Hopefully, the students can also contribute to the start of our lab Wiki.

22 September, 2020


Hybrid lab meeting

All of our lab meetings are still held via Zoom, but today we succumbed to the temptation and held the lab meeting in a hybrid format (at a safe distance and sticking to the maximum occupancy of the meeting room): Only Saskia was working from home.

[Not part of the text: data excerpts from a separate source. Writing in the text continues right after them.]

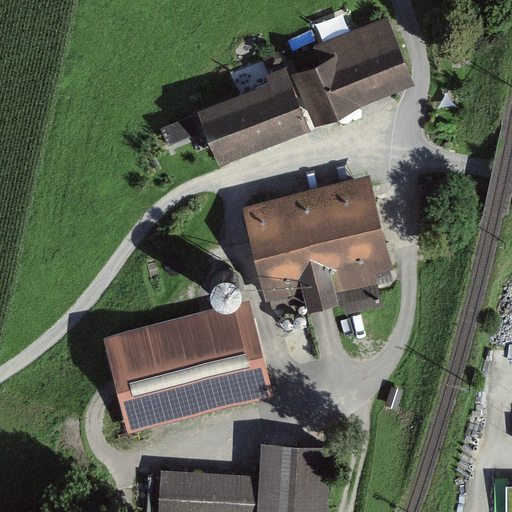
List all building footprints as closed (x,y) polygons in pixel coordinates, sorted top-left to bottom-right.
[(417,84),(389,12),(329,35),(336,53),(296,69),(317,122),(417,84)] [(268,82),(199,109),(220,163),(313,127),(287,62),(264,71),(268,82)] [(196,134),(188,114),(158,126),(167,146),(196,134)] [(394,267),(372,173),(244,203),(268,307),(302,300),(304,308),(343,299),(340,290),(379,281),(376,271),(394,267)] [(128,430),(275,392),(250,297),(103,336),(128,430)] [(329,511),(335,440),(258,435),(255,471),(164,465),(160,511),(329,511)]
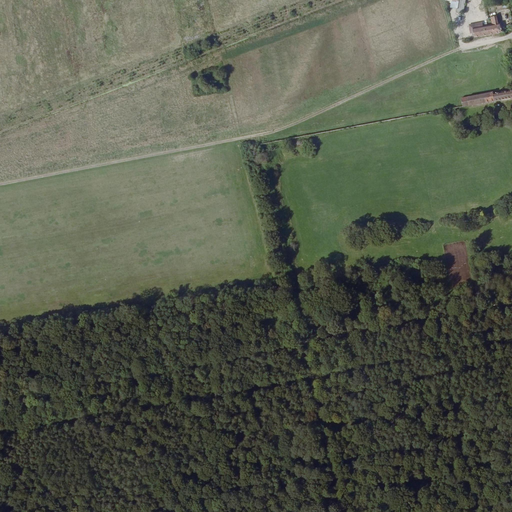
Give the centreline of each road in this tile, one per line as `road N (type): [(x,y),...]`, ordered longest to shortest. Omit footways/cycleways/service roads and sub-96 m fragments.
road 1 (track): [(0,183),(276,131),(431,60),(511,35)]
road 2 (track): [(511,343),(0,437)]
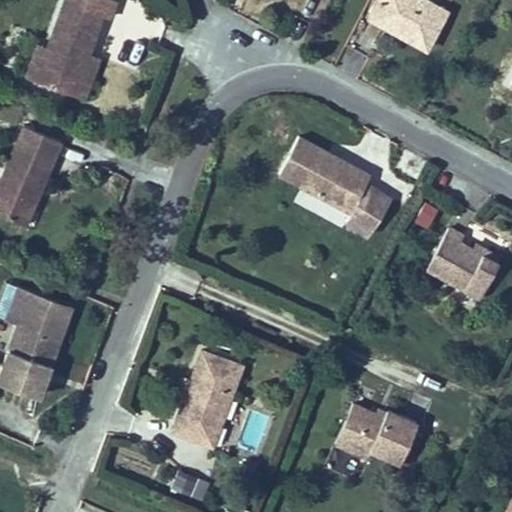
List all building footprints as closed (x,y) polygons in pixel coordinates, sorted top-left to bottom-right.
[(59,0),(42,53),(31,85),(64,96),(68,82),(79,77),(72,68),(61,64),(66,53),(79,57),(91,20),(102,24),(108,6),(91,0),(59,0)] [(439,15),(410,0),(373,0),(364,19),(421,49),(439,15)] [(17,80),(31,85),(42,53),(28,49),(17,80)] [(68,82),(64,96),(78,101),(91,61),(79,57),(66,53),(61,64),(72,68),(79,77),(68,82)] [(511,66),(503,83),(511,88),(511,66)] [(18,130),(0,171),(0,222),(8,226),(25,187),(34,191),(54,146),(18,130)] [(291,141),(272,177),(295,189),(343,213),(337,225),(363,239),(384,199),(357,185),(361,178),(291,141)] [(25,187),(8,226),(16,229),(34,191),(25,187)] [(343,213),(295,189),(289,201),(337,225),(343,213)] [(441,231),(417,278),(471,304),(489,270),(468,259),(450,250),(456,239),(441,231)] [(473,248),(468,259),(489,270),(495,258),(473,248)] [(10,331),(0,357),(0,390),(30,402),(51,347),(10,331)] [(178,397),(165,433),(192,442),(199,424),(214,429),(236,368),(195,353),(186,380),(174,376),(168,394),(178,397)] [(374,421),(380,409),(371,405),(365,417),(374,421)] [(345,406),(325,444),(358,460),(363,449),(391,463),(410,425),(380,409),(374,421),(365,417),(345,406)] [(207,448),(214,429),(199,424),(192,442),(207,448)] [(170,486),(201,498),(209,478),(178,465),(170,486)] [(511,511),(511,494),(502,511),(511,511)]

Tanne and Yorick had experiments to perform in the lab and Renée was on campus for one of only two live lectures with the Frontiers in Medical Biology BSc students (which was also hybrid, running via Zoom with an owl so two students who could not make it to campus could attend).

2 September, 2020


Paper published in Genesis

The first mouse model generated in the lab has now been published as an open access paper in Genesis. You can get the PDF here if you want something that looks a bit prettier than the original preprint.

Congrats to all authors!

9 July, 2020


Paper accepted!

Our study "A novel Axin2 knock-in mouse model for visualization and lineage tracing of WNT/CTNNB1 responsive cells" by van de Moosdijk & van de Grift et al. was accepted for publication in genesis.

25 June, 2020


Fulbright Scholarship and Nijbakker-Morra fellowship awarded to Saskia de Man

In the spring of 2020, Saskia was awarded a Fulbright scholarship as well as a fellowship from the Nijbakker-Morra foundation. These funds will allow a short research visit to the United States.
A really cool collaboration is ready for take-off and we hope that the COVID-19 pandemic and travel restrictions will soon be lifted so Saskia can embark on this exciting scientific adventure.